== What the task requires ==
Copy the records below verbatim, leaving out the pictures.

== Material for this task ==
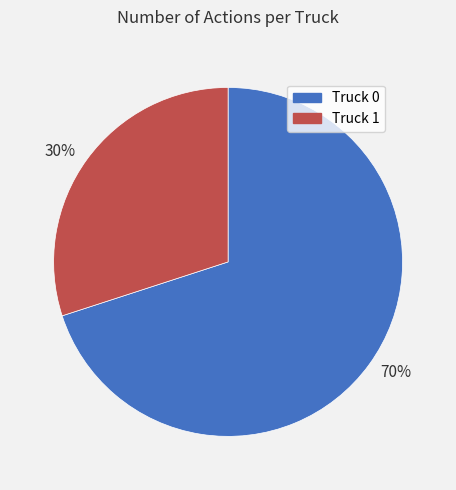

To the nearest percent, what is the difference between the 30% and 70% slice percentages?

40%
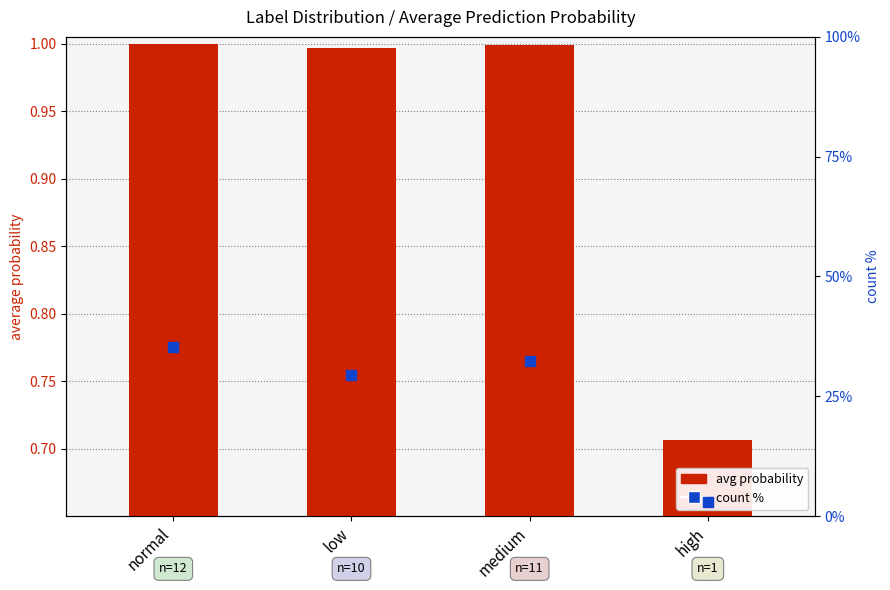

At how many categories does at least one series exceed 33?

1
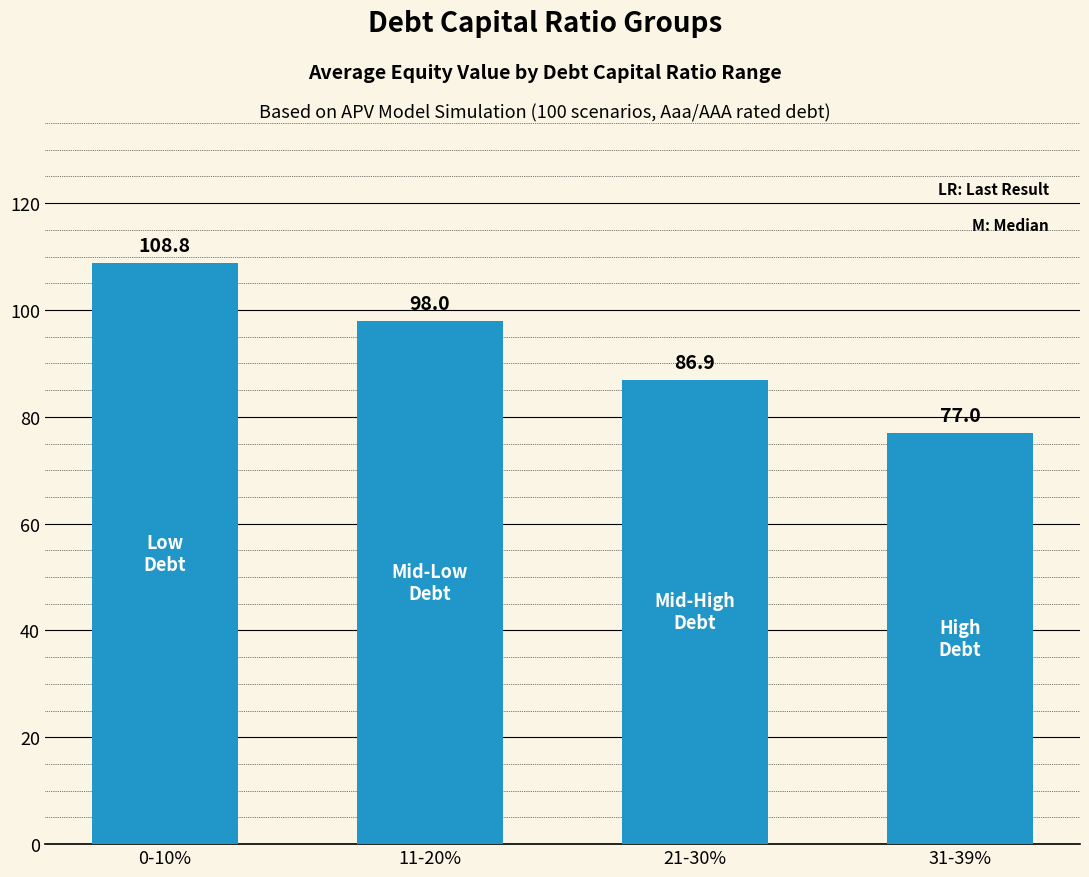

What position from the left is 21-30%?

3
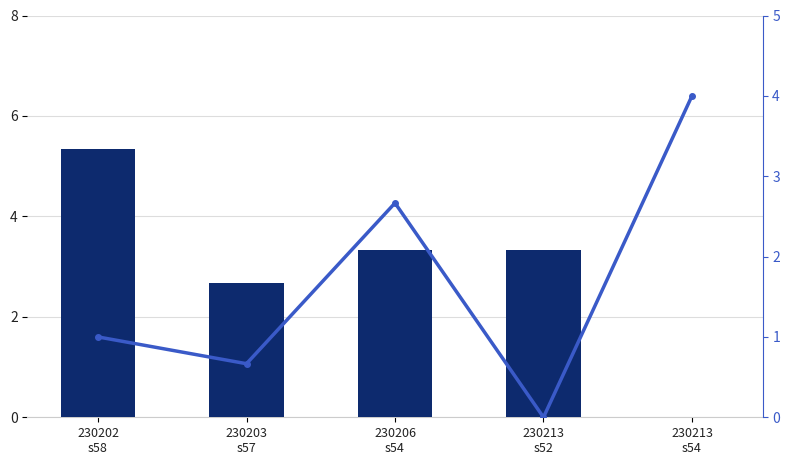

Is it true that R : burst equals 0.0 at 230213
s54?

True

== Completed exercise ==
To the nearest percent, what is the difference between the 30% and 70% slice percentages?

40%

At how many categories does at least one series exceed 33?

1

What position from the left is 21-30%?

3

Is it true that R : burst equals 0.0 at 230213
s54?

True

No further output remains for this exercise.